Since we use Ansible for configuration management on servers, as mentioned above, we decided this was the proper path for Cumulus Linux as well. The Cumulus docs talk about Ansible support and there’s an NCLU module for Ansible. However, one of the primary principles for writing Ansible scripts is to make sure they’re idempotent (meaning if you run them back to back, it should show no changes and perform no system changes). It turns out this isn’t true for the NCLU module. The problem is you can’t just set your entire configuration in NCLU and expect it to be the entirety of the configuration unless your first NCLU command is “net del all”. When you execute that command, even if you replace it with an identical configuration, it loses idempotence … it always shows as changed and network interfaces are reconfigured when not necessary. We contacted Cumulus support, and they basically asked us why we were using the NCLU module in the first place instead of just writing the configuration files. Hmm.
It seems like the strength of NCLU is to use it for queries. It can provide nice summary output for all aspects of Cumulus that are more readable than the native linux calls, as it combines the output from multiple sources. I’m not entirely sure why anyone would use NCLU for configuration management at this point.
We ended up defining a custom variable hierarchy in our ansible configuration for the various switch groups, that contained metadata such as vlans, trunk/access port config, STP, clag-ids, bonds and so on that is evaluated by a fairly complex Jinja2 template for our /etc/network/interfaces file. Its mildly specific to our environment (such as pre-chosen ports for peerlinks), and supports some odd things many won’t care about (like renumbering VLANs from port to port) … so I haven’t yet decided if its worth sharing. We also added in some sanity checks in our role like running “ifreload -a -s” to validate the configuration before applying and rollback to the prior one if it failed for some reason. Other than that, we just had a couple of minor customizations to /etc/cumulus/ports.conf to set configuration (such as splitting a couple 100G ports into 2x50G and using a breakout DirectAttach cable). Unfortunately at this time, making a change in ports.conf causes a brief outage while switchd restarts, which meant we had to add a “wait_for_connection” stanza to our Ansible tasks after restarting switchd asynchronously, but I hear that’s fixed in Cumulus 4.x. Any changes to /etc/network/interfaces are done by “ifreload -a” and happen almost instantaneously with no detectable outage (as long as you don’t reconfigure the port you’re connecting through).

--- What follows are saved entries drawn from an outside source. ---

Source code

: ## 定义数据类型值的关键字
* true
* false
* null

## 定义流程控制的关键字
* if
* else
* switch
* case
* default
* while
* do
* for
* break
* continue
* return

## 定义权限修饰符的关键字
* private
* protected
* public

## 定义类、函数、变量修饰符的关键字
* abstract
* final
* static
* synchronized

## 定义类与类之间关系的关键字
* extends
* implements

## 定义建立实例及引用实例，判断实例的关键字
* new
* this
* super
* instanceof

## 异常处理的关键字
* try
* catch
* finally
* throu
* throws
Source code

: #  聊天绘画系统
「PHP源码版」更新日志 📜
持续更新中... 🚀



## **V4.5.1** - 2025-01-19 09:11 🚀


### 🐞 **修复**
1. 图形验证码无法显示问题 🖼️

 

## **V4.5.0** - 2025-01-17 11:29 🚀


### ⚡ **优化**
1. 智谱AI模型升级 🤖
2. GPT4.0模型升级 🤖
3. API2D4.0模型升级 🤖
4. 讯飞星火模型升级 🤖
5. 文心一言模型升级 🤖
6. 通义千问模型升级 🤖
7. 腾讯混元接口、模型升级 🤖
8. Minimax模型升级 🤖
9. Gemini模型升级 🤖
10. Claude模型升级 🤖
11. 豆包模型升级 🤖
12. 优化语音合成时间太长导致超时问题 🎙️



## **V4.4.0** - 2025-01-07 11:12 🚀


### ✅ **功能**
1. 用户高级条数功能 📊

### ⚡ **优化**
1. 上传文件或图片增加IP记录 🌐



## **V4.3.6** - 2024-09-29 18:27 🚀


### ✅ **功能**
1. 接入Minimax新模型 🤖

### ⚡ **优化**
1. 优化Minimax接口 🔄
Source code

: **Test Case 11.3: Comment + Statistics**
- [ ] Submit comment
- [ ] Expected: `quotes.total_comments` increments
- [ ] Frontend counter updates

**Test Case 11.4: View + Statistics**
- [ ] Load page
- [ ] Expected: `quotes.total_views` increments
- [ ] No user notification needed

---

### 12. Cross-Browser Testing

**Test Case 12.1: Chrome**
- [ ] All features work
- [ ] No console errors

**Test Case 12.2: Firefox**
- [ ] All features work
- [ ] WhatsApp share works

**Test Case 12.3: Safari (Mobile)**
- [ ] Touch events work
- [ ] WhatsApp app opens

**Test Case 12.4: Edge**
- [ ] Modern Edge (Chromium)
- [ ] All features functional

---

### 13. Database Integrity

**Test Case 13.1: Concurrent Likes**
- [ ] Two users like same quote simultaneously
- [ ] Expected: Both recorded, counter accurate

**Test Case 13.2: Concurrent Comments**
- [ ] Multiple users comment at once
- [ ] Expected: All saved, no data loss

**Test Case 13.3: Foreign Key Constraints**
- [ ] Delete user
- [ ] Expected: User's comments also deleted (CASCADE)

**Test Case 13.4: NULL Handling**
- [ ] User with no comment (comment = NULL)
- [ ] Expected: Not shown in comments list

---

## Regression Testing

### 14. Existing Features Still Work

This solution is fully idemopotent and is very easy to maintain.
Since deploying our Mellanox switches with Cumulus Linux many months ago, I’m happy to report we’ve had zero issues. Making configuration changes has been as easy as editing a variable and re-running our ansible playbook on the respective switches. While true it does take a little longer than it did to do a basic port change in Juniper, we know we have a standardized configuration across all of our switches and have better confidence that if we do have a failure, we can spin up a new one in less time. It is also a lot less error prone for simple tasks, and a more standardized configuration (Juniper might have different ways to configure ports depending on which model switch is being run).